È uno degli allenatori più amati dal popolo biancorosso, l’uomo che è riuscito a portare il Bari ad un passo dalla prima storica qualificazione in Europa. Parliamo di Gian Piero Ventura, il mister del memorabile decimo posto in Serie A, colui che per amore della città si è trasferito in pianta stabile nel capoluogo pugliese. In esclusiva ai nostri microfoni, l’ex CT della nazionale italiana ha parlato a tutto tondo della storica annata 2009-2010, esprimendo infine un’opinione sul nascente Bari di Gaetano Auteri. Ecco le sue parole: “Ho Bari nel cuore. Durante la mia prima stagione si era instaurato un feeling tra squadra e città che andava oltre il risultato sportivo. Era una squadra ricca di talento, in cui erano tutti indispensabili. Se devo scegliere il mio preferito dico Almiron, l’avevo voluto a tutti i costi, il primo anno fece grandissime cose. Mi piaceva molto anche Barreto. Era un piacere andare in campo, c’era sempre partecipazione e disponibilità da parte di tutti. Purtroppo abbiamo buttato via punti incredibili per inesperienza e ingenuità, la squadra era giovane e con poca conoscenza della Serie A. Se non avessimo commesso alcuni errori saremmo potuti andare in Europa, ma non ho rimpianti. I giocatori giocavano per la città e i tifosi erano entusiasti di vederli giocare. C’era una alchimia irripetibile”

Un pensiero anche sulla scorsa stagione dei biancorossi: “Ho sempre detto che il campionato di Serie C sarebbe stato il più difficile di tutti. Ci sono molte squadre con una grande storia calcistica alle spalle che lottano per la promozione. Credo che questo sia l’ostacolo più grande da superare. Io sono stato il primo allenatore di De Laurentiis a Napoli.

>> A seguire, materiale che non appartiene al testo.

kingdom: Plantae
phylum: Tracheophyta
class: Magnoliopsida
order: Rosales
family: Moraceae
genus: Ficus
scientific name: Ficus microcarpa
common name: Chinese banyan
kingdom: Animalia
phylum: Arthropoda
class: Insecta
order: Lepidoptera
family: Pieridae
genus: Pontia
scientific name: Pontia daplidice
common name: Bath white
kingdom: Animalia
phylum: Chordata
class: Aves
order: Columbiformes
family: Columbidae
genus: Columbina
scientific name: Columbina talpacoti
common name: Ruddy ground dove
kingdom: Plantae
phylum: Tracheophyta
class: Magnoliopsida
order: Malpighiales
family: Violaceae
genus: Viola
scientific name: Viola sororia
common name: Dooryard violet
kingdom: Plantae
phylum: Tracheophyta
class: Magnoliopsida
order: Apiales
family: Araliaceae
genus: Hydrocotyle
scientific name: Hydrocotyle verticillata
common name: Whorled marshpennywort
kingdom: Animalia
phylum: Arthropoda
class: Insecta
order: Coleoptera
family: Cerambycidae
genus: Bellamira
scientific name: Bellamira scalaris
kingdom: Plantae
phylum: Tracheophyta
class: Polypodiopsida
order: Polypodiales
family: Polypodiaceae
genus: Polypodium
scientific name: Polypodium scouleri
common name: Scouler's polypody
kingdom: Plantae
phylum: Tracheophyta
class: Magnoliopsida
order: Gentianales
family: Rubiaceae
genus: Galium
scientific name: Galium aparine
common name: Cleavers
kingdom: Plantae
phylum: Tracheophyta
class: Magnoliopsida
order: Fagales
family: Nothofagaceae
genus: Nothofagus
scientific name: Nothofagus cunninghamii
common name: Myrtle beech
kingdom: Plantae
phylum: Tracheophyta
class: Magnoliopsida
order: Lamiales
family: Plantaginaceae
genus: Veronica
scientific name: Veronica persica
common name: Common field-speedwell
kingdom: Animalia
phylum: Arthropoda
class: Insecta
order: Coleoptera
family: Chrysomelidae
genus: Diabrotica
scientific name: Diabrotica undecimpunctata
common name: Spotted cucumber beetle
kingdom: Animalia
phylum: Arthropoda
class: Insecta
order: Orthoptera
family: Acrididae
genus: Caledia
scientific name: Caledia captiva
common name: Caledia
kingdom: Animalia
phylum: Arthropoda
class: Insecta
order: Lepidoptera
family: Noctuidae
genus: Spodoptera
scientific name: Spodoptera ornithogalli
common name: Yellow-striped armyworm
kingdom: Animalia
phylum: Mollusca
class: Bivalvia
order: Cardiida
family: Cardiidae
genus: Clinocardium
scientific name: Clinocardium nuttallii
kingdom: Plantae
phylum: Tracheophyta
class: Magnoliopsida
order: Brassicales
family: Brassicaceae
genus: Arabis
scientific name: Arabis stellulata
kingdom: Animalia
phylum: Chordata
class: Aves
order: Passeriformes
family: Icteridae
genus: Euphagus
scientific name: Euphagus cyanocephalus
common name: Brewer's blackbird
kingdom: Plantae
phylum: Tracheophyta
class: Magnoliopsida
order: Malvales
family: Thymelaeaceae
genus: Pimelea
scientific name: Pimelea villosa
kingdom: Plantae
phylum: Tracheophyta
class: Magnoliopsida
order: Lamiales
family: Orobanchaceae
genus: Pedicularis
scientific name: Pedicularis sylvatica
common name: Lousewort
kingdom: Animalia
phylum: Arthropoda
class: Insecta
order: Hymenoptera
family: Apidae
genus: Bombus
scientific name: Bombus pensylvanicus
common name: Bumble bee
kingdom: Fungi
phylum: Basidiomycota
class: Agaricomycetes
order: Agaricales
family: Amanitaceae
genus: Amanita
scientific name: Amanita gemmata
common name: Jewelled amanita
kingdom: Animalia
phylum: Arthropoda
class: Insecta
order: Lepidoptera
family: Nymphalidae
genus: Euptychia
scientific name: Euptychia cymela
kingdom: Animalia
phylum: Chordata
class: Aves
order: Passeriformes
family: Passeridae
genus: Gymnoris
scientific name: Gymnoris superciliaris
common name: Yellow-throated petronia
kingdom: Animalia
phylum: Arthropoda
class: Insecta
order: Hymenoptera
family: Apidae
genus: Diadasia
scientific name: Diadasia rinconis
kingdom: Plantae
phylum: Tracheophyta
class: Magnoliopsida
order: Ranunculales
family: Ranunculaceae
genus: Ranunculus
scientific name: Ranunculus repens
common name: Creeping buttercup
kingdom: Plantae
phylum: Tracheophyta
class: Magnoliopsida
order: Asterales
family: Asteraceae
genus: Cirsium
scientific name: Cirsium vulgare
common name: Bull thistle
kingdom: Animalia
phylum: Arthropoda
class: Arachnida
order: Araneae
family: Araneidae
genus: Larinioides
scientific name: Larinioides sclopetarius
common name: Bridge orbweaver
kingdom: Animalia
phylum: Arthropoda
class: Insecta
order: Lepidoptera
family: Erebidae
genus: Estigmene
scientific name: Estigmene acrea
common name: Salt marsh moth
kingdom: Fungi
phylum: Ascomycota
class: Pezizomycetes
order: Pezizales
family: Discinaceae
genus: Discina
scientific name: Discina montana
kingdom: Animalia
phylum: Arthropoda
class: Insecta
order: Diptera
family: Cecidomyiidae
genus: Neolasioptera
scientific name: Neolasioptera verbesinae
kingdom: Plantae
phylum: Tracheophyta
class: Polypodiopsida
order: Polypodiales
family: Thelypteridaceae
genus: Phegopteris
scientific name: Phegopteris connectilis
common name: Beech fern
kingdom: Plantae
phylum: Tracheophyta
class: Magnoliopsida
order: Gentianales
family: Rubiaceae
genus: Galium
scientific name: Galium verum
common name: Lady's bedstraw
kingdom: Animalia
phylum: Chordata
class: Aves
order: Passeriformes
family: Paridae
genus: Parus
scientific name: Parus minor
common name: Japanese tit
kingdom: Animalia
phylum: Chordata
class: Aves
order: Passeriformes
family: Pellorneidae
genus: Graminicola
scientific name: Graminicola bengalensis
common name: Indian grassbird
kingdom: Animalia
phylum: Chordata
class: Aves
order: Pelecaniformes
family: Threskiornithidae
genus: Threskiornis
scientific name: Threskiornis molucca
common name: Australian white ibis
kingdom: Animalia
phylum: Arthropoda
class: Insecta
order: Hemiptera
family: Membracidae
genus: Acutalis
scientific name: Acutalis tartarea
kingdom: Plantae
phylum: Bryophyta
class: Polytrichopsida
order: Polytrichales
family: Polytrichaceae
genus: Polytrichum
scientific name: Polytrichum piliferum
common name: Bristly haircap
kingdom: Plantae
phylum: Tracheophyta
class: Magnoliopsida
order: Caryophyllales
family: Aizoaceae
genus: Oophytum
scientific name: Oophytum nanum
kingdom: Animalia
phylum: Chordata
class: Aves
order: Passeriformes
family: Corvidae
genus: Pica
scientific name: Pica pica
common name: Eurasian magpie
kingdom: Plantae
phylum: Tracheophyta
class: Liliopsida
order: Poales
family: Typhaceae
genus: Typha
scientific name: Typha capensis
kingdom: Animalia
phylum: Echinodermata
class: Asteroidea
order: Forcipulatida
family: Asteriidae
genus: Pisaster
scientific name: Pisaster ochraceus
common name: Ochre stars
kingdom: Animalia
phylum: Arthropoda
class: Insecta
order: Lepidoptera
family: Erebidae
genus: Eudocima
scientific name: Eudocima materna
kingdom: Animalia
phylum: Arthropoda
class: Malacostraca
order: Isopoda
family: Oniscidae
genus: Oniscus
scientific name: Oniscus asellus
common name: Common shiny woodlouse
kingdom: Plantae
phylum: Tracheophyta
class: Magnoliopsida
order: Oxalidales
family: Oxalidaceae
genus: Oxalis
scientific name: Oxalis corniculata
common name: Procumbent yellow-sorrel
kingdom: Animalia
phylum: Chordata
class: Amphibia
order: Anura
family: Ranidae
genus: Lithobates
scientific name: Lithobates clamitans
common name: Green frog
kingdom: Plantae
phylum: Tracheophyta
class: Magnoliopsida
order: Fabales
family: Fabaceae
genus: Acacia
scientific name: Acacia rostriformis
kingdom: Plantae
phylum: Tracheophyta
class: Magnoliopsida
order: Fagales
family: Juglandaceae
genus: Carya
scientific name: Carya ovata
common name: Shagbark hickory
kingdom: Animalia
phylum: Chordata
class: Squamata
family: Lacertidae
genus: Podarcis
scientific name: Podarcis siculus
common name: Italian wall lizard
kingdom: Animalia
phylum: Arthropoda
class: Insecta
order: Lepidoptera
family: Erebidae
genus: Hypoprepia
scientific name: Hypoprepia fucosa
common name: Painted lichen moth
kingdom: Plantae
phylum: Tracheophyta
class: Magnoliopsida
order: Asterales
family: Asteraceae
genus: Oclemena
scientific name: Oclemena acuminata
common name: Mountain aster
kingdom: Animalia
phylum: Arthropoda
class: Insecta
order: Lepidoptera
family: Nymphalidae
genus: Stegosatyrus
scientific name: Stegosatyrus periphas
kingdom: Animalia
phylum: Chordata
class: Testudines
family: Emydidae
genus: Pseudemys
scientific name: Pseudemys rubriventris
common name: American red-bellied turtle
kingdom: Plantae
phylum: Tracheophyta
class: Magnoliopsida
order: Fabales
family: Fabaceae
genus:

DeLa all’epoca era appena sbarcato nel mondo del calcio, aveva bisogno di tempo per capire come funzionava il meccanismo. Oggi conosce benissimo questo mondo. Il Napoli quell’anno perse lo spareggio di C contro l’Avellino e poi salì l’anno successivo facendo la scalata. Spero faccia la stessa cosa anche il Bari”. 

Su Auteri: “Gaetano è un grande allenatore. Le sue squadre giocano un calcio offensivo e divertente, sono due componenti che a Bari vengono apprezzate enormemente. Mi piaceva molto la sua Nocerina. Credo che ci siano i presupposti per fare bene, data la qualità fuori categoria della rosa del Bari. È un augurio che faccio da tifoso più che da ex allenatore”

Sulle antagoniste del girone:  “È difficile dire adesso chi siano le favorite oltre al Bari. Quest’anno ci sono piazze con una storia importante, lo scorso anno c’è stata la sorpresa della Reggiana. Se vuoi essere un vincente e tornare nel calcio che conta non è importante chi incontri ma chi sei tu davvero. I tifosi baresi sono in attesa di poter rivivere quelle emozioni vissute con Conte ai tempi della promozione e con me l’anno del decimo posto”.

Alla domanda se sogna di tornare a Bari come allenatore, Ventura ha risposo così: “È da quando sono nato che sogno, ma gli anni passano e dobbiamo fare in fretta. In questo momento sono il primo tifoso del Bari e se avrò tempo voglio andare in curva a tifare. Ho sempre vissuto in campo, chiedendomi cosa si provasse a tifare biancorosso sugli spalti del San Nicola”.